O mundo virtual é capaz de transformar vidas, garantir educação - alicerce da cidadania digital - e inserção no mercado de trabalho. Os problemas a longo prazo desenvolvidos pelas distâncias estabelecidas entre os diferentes nichos são enormes e esbarram em diversos quesitos sociais que já são entendidos. A busca por conhecimento de forma autônoma fica mais complicada quando as pessoas não têm habilidades digitais e apresentam incapacidade de interpretar textos, gerando vítimas mais fáceis da desinformação e com menos chances de concorrer a empregos de alta qualificação, já havendo indícios dessas ocorrências.

Desde 2018, o Norte do país conta com um apoio que tem como missão diminuir os indicativos sociais que afastam jovens e crianças em posições vulneráveis de uma conexão igualitária.

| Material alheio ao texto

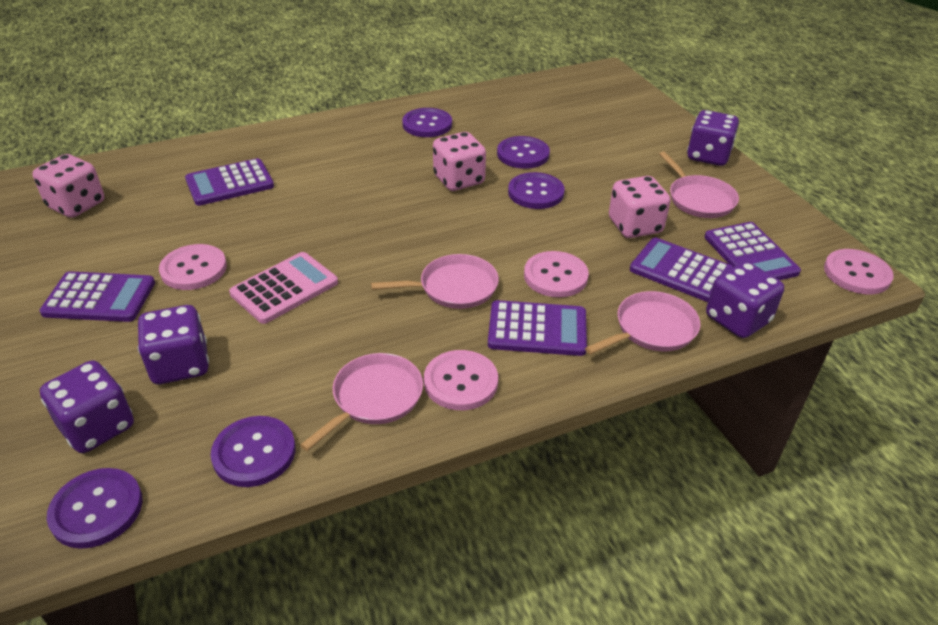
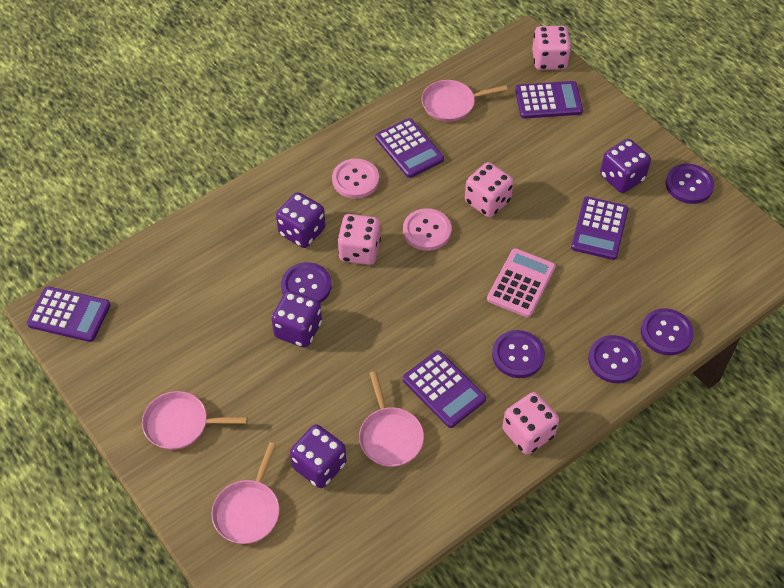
pink button: 4 -> 2
pink dice: 3 -> 4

O Manas Digitais, originalmente criado como um projeto de extensão da Universidade Federal do Pará (UFPA), atua como uma Organização Não Governamental (ONG) na inclusão digital do ensino público por meio de materiais didáticos que envolvem, também, estratégias de comunicação desplugadas, ou seja, voltada para as instituições sem estruturas, e que visam tirar os estudantes do analfabetismo digital.

image Melissa Cordeiro e Danielle Costa, do projeto Manas Digitais, destacam os muitos desafios da inclusão digital e consequências das dificuldades de acesso (Sidney Oliveira / O Liberal)

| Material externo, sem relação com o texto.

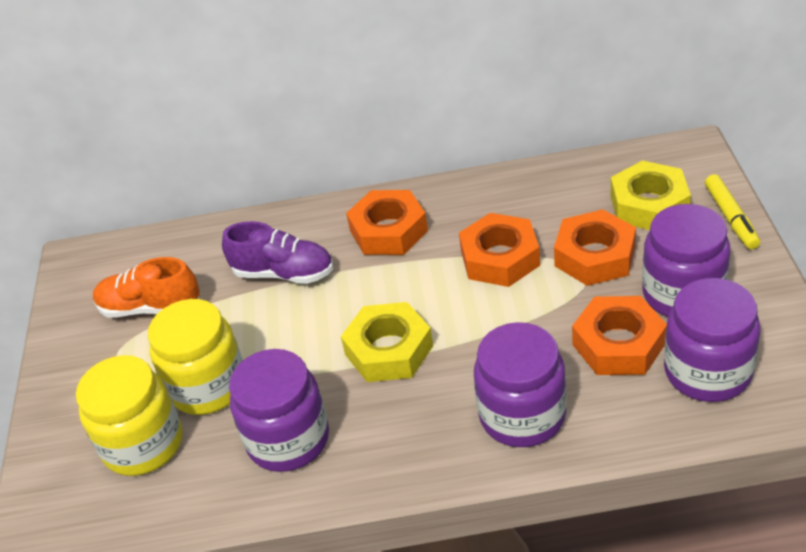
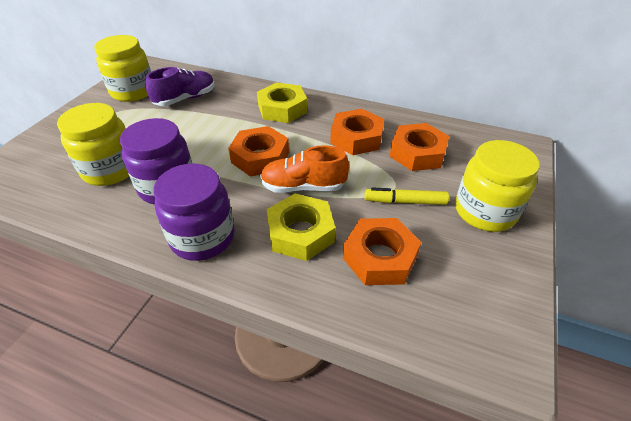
purple jar: 4 -> 2
yellow jar: 2 -> 3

Manas Digitais: projeto paraense busca a inclusão digital

A doutora em bioinformática e fundadora do Manas, Danielle Costa, fala que o sentimento é de necessidade de frentes que alcancem o ensino público com mais efetividade, tendo em vista que as ações devem não apenas prover o material. “O que a gente vê é um grande aparthaid digital. As escolas privadas têm condição, investimento. Mas a escola pública recebe isso de forma que não é bem planejada. Às vezes, tem o computador e não tem a pessoa capacitada. Vemos muita carência. São crianças que muitas vezes não têm acesso a computador na sua casa, só um celular que é dividido com a família toda”, explica. 

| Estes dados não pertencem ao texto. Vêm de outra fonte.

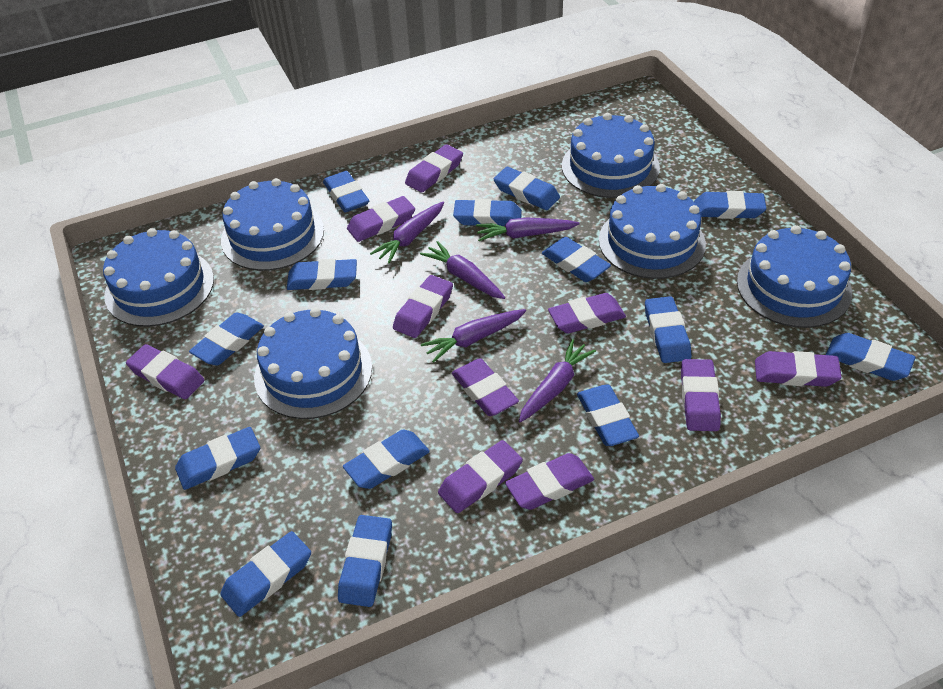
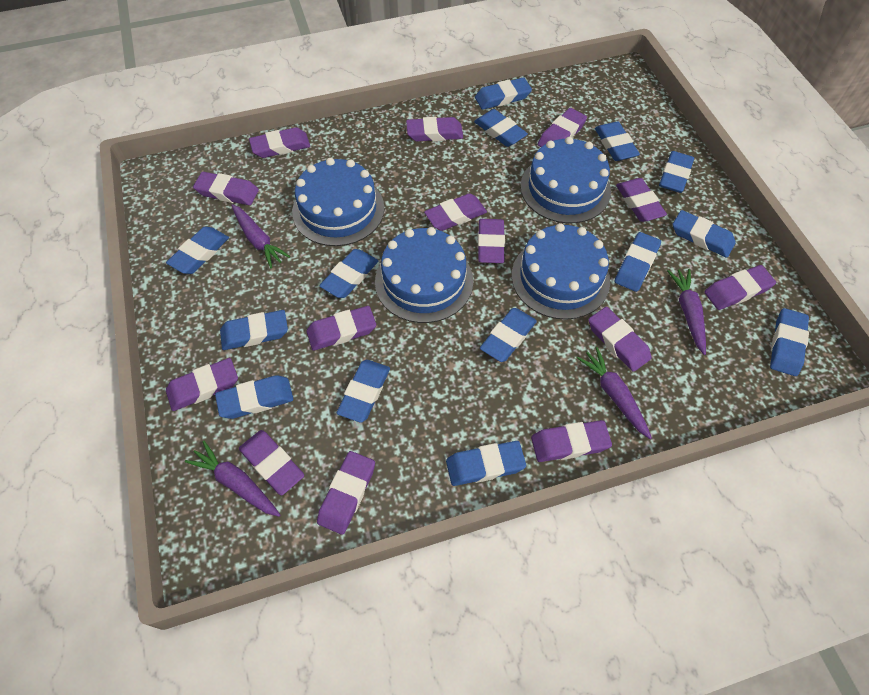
blue cake: 6 -> 4
purple carrot: 5 -> 4
purple eraser: 10 -> 14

Junto com a dificuldade de ter os aparelhos, vem o fato de muitos não saberem os usar de forma a tirar o máximo proveito, porque, de acordo com Danielle, “a criança tem que aprender o que pesquisar, como pesquisar, criticar as informações, saber como usar essa computação para o dia a dia dela, para a família” e isso só vem por meio de capacitação bem organizada.  

Melissa Cordeiro, estudante de 22 anos, teve a vida amplamente transformada depois de sentir os impactos das mudanças que o trabalho de inclusão digital da ONG causou. Vinda de uma comunidade no bairro de Icoaraci, o único computador disponível na casa dela era dividido com todos os membros da família e não havia um acesso contínuo à internet. A inserção digital provocou melhora financeira e a realização de sonhos. “Eu gosto de lembrar disso porque a Melissa de 12 anos nunca imaginou que trabalharia na frente de um computador, com tecnologia, desenvolvendo e rompendo barreiras machistas. Depois das Manas, vim ter mais oportunidades, descobrir que era uma analfabeta, não sabia de nada”, conta.

Além de tudo, o empoderamento adquirido por Melissa, descrito como sendo macro, superando limites sociais históricos, é motivo de orgulho, abrindo espaço para que mais vidas sejam tocadas e digitalmente inseridas na sociedade. “A gente cresce ouvindo que tem que aprender a lavar e cozinhar. Hoje eu tenho que ser uma excelente Ux Design porque é a minha função. Eu vou construir minha vida a partir das oportunidades”, finaliza. 

Precariedades do sistema educacional público do país em números:

→ + 8 milhões dos alunos matriculados estão em escolas sem acesso a tecnologia para o ensino virtual;
→ Para outros 124 mil estudantes, as escolas não têm energia elétrica;
→ 1 em cada 4 escolas de ensino médio não tem internet;
→ 6 milhões de estudantes (da pré-escola à pós-graduação) não conseguem fazer aulas remotas por falta de acesso à internet em casa, a maioria está no ensino fundamental.